'Breath-taking' support brings nature reserve vision one step closer

Wednesday 25th October 2017

Suffolk Wildlife Trust’s £1million campaign to create a giant new Broadland nature reserve has hit another important milestone, a year after the launch of the public appeal.

It was in October 2016 that the Trust set out its vision to buy land flanking the existing nature reserve at Carlton and Oulton Marshes to form 1,000 acres of wildness at the gateway to the Broads National Park.

The land purchase appeal, which has been personally backed by Sir David Attenborough, has now raised more than £750,000.

While some of the money has come from grants from charitable trusts and businesses, the majority of donations have come from individuals.

In total more than 3,000 individuals have given to the campaign.

Speaking on the anniversary of the appeal’s launch, Julian Roughton, Chief Executive of the Trust, said the support from people across Suffolk had been “truly breath-taking.”

“This is the biggest land purchase the Trust has ever attempted in its 55-year history and we knew when we started that trying to raise £1million was ambitious. But I think people have really recognised the importance of what the Trust is trying to do, both for wildlife and for the communities that live in and around Lowestoft.”

He added: “We are so close now to hitting the target and creating a truly special place that can be enjoyed for generations to come. It is an exciting time and we are so grateful to everyone who has given.”

The appeal was launched in October last year after the Heritage Lottery Fund (HLF) approved the Trust’s initial plans for the land purchase, together with proposals to improve the reserve for visitors and develop wide-ranging activities for people to learn about and get closer to nature.

The HLF has awarded the Trust a development grant of £246,300 to work on the detailed plans necessary to secure a full grant of £4m for the project.

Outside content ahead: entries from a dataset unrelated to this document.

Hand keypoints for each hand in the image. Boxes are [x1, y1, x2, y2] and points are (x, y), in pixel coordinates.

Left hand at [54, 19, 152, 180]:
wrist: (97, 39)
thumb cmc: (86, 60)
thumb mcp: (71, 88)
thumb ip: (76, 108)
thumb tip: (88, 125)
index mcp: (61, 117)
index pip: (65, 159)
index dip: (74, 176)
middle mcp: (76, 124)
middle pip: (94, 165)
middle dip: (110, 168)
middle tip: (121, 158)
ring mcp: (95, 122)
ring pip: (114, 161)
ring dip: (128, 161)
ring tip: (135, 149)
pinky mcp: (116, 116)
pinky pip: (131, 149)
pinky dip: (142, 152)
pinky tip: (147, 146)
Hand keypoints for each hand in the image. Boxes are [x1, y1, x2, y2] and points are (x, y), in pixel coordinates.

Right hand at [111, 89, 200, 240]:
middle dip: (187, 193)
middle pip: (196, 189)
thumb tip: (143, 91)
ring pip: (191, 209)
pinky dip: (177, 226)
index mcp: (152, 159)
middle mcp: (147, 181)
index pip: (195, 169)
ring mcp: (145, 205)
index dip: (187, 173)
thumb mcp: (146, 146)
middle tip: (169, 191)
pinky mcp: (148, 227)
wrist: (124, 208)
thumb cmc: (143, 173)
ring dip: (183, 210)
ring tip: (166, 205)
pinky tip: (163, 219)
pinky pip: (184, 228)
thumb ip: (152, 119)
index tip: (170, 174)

The Trust’s appeal will go towards match funding that grant.

The land purchase will lead to the creation of a mix of wet habitats that so many nationally rare animals and plants depend on.

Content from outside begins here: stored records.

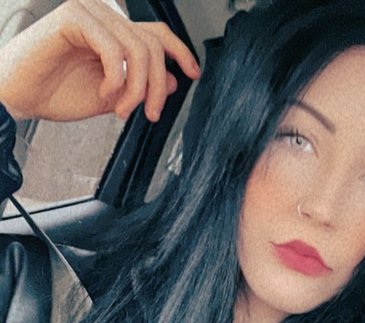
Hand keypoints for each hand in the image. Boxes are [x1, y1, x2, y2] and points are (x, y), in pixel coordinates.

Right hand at [0, 0, 199, 121]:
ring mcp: (89, 12)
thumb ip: (138, 86)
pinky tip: (105, 94)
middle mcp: (103, 16)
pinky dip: (116, 78)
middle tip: (150, 114)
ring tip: (121, 110)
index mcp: (112, 30)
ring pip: (137, 49)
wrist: (18, 96)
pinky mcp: (74, 17)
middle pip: (152, 45)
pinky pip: (113, 48)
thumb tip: (173, 81)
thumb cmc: (54, 92)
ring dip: (137, 88)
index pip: (156, 33)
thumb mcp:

The new reedbed will be the largest in the Broads, supporting breeding marsh harrier and bittern, as well as reed bunting, grasshopper warbler and lesser known species like white mantled wainscot moth, which has only been found in Suffolk.

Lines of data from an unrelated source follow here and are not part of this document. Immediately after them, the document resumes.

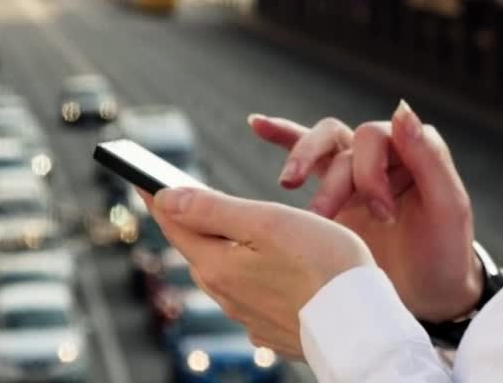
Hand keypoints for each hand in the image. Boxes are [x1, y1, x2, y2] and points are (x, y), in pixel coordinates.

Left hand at [143, 185, 373, 358]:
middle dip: (186, 221)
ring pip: (225, 273)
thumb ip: (214, 209)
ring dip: (218, 248)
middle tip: (173, 197)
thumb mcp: (268, 222)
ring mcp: (251, 317)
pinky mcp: (275, 329)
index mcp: (218, 266)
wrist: (364, 328)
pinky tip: (265, 268)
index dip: (156, 195)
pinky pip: (251, 295)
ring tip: (217, 228)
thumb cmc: (324, 265)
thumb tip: (165, 198)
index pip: (175, 223)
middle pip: (197, 249)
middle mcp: (227, 296)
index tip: (138, 175)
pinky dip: (250, 274)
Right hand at [249, 101, 481, 321]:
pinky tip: (256, 124)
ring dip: (302, 163)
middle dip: (333, 179)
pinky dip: (283, 135)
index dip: (372, 172)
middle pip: (342, 141)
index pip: (376, 137)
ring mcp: (356, 174)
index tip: (384, 217)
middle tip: (324, 214)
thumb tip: (401, 110)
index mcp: (411, 151)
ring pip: (322, 149)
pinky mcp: (336, 198)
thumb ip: (430, 158)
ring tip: (289, 187)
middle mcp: (382, 156)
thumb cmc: (445, 253)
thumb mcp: (448, 208)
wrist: (432, 297)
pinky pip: (309, 158)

A seven-mile network of restored freshwater ditches will be amongst the best in the UK and will allow Broadland specialists including plants, water voles and the rare fen raft spider to spread across the landscape.

More than 200 acres of marsh, fen meadow and shallow pools will be created, with thousands of metres of soft muddy edges, for wintering wildfowl and nationally declining waders like lapwing and redshank to feed.